Perte de temps?

Est-ce une perte de temps que de tenter d'imaginer notre futur?
Cette semaine je lisais un blogue sur le web 3.0. Bon, histoire de fournir un certain contexte, il est généralement accepté que nous sommes présentement dans l'ère du web 2.0. Et ceci depuis quelques années seulement. Le web 2.0 est généralement défini comme étant un web plus social et collaboratif, où chacun peut non seulement lire le web (lecture seulement était plutôt web 1.0), mais aussi y écrire. D'ailleurs, les blogues sont web 2.0. comme les sites comme flickr.com, youtube.com etc.

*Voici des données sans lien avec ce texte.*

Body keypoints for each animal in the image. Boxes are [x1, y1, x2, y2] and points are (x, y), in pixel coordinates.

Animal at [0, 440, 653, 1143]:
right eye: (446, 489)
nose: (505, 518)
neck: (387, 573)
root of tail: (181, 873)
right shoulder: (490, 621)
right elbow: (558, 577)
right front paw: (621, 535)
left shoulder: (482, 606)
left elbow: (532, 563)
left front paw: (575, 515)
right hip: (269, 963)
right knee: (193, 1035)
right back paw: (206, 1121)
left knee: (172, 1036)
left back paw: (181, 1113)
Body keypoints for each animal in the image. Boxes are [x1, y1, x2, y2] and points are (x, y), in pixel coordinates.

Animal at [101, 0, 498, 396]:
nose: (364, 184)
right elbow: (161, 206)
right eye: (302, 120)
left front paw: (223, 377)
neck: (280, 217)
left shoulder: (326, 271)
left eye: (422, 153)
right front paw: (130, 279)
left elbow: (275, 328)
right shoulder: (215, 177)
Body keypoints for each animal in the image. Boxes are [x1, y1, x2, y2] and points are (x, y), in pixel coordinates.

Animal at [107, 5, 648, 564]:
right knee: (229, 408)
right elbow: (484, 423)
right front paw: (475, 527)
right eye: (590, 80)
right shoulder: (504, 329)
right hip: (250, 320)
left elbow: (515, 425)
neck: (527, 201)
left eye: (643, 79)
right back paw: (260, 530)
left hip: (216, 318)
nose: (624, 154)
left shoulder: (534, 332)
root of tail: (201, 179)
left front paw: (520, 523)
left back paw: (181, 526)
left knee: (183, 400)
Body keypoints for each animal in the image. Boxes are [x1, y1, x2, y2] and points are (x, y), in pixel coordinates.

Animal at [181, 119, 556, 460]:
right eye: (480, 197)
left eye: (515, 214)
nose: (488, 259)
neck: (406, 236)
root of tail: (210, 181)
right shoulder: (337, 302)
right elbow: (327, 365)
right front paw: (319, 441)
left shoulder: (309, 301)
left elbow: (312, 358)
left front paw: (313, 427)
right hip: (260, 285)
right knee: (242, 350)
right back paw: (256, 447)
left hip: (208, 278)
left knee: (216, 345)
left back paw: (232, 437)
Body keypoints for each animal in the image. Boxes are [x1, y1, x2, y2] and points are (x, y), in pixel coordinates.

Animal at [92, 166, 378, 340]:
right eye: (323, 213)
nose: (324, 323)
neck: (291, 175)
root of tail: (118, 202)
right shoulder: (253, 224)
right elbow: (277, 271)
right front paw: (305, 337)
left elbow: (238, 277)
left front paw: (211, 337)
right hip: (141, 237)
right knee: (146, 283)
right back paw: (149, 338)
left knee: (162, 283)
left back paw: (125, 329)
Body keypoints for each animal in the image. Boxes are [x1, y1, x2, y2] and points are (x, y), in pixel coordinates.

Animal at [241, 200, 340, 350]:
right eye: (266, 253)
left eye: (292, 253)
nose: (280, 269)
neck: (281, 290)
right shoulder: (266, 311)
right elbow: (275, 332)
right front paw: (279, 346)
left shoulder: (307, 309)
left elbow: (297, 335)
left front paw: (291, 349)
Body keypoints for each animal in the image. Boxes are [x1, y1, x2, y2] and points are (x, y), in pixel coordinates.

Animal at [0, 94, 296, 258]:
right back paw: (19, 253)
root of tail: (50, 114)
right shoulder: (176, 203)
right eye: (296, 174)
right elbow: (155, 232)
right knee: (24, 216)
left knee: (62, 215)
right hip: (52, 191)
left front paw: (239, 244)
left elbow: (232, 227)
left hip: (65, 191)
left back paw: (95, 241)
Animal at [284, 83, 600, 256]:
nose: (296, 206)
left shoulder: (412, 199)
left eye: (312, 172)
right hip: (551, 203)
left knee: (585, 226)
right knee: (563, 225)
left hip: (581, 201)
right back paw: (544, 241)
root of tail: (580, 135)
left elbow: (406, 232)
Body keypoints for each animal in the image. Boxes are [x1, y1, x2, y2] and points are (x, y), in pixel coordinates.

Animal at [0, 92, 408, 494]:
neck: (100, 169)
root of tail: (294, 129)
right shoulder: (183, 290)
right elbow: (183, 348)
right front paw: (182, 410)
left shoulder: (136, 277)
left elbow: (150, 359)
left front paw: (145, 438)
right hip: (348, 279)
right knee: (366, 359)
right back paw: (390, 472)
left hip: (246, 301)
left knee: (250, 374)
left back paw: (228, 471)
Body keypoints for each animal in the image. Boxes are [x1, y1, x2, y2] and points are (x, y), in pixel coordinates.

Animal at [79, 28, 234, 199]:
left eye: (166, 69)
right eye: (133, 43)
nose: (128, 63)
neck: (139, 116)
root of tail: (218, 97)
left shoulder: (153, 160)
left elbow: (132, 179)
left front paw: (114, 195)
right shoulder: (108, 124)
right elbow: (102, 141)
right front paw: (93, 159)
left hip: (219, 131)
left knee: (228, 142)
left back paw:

L'auteur du blogue en question disait qu'il avait fait partie d'un groupe de réflexion sur le web 3.0. Que sera le futur du web? (J'ai mon idée là-dessus, je bloguerai éventuellement sur ce sujet) Et un panel avait été formé, dont il faisait partie, afin de tenter d'amener des éléments de réponse à cette question. Et le blogue de ce type (vous pouvez le lire ici) contenait des éléments de réponse et demandait aux visiteurs de commenter. C'est en lisant les commentaires que j'ai sauté une coche.

Beaucoup de commentaires (pas seulement sur le blogue en question mais aussi sur digg) étaient négatifs, éteignoirs, rabat-joie. Beaucoup écrivaient que c'était une perte de temps de penser à de telles choses, que le marché allait décider, nonobstant des idées que nous pouvions avoir, etc. Boum! Je saute ma coche.

Perte de temps? Le marché va décider?

Bien sûr, tenter d'imaginer le futur est perdre son temps. Tout comme la poésie, l'art ou la philosophie tant qu'à y être! Non mais! Je suis certain que quand Èratosthène essayait de mesurer le rayon de la terre en 200 avant J.-C., plusieurs lui disaient que c'était une perte de temps. D'autres ont pensé plus tard que c'était une perte de temps d'essayer de faire voler des objets plus lourds que l'air, et que dire d'aller sur la lune! À quoi bon - perte de temps! PANTOUTE! (bon, je sais c'est pas très français...) De tout temps, cette race humaine dont nous sommes tous issus a été fasciné par ce qui nous attend. La curiosité, l'espoir et l'imagination sont de notre nature même. Bien-sûr, ce sont là des traits hérités de notre besoin même de survie mais ils font néanmoins partie de qui nous sommes. Et quand certains parmi nous essaient d'imaginer le futur, de créer une vision, de proposer une utopie, il y a ces 'réalistes'... Or, ce sont justement ces idées, ces concepts et ces rêves qui constituent le tissu dont notre avenir est fait. Les idées sont de cette nature où l'une engendre l'autre, et, ainsi de suite, jusqu'à celui qui réussi à en sélectionner une et lui faire prendre racine. Les idées expriment notre potentiel et nous poussent à changer. Elles sont le germe de demain. Et ce serait une perte de temps que de les cultiver? Jamais! Quand je lis des essais sur le web 3.0, ou sur la Singularité, je vois un devenir, un foisonnement du potentiel. Comme le doigt qui montre les étoiles, il faut oublier le doigt et regarder au-delà. Et quelquefois, l'étoile que montre le doigt est intéressante.

Le marché va décider? Le marché est loin d'être la seule force en jeux dans le devenir de l'humanité. Oui, il est vrai qu'aujourd'hui, dans notre civilisation, le marché et l'économie sont maîtres (j'ai déjà fait une montée de lait là-dessus d'ailleurs), mais l'argent n'est quand même pas la seule force à laquelle nous soyons soumis. En fait, j'avance qu'elle n'est pas la plus grande force qui dirige notre destinée. Bien d'autres motivations sont présentes: les passions individuelles, les courants de pensée (aussi appelée mèmes), les rêves et les utopies individuels, la soif du pouvoir, le recherche du bonheur, la peur de la mort et de la souffrance, l'amour... et combien d'autres. Comment se classe le facteur économique face à ces motivations? Alors dire que l'économie dictera notre devenir m'est une absurdité qui relève d'une incompréhension phénoménale de l'être humain profond. L'économie peut, à la limite, être un moyen pour certains buts, mais sûrement pas une fin ou une motivation. Alors avancer que l'économie dictera m'est un peu gros. Bon, je sais que je me fais tout plein d'ennemis 'haut-placés' par ces mots... Happy Mais je persiste. Les idées et les rêves ne sont pas strictement assujettis à l'économie et ne sont pas une perte de temps.

"Tout ce que les hommes ont fait de beau et de bien, ils l'ont construit avec leurs rêves...", comme écrivait Bernard.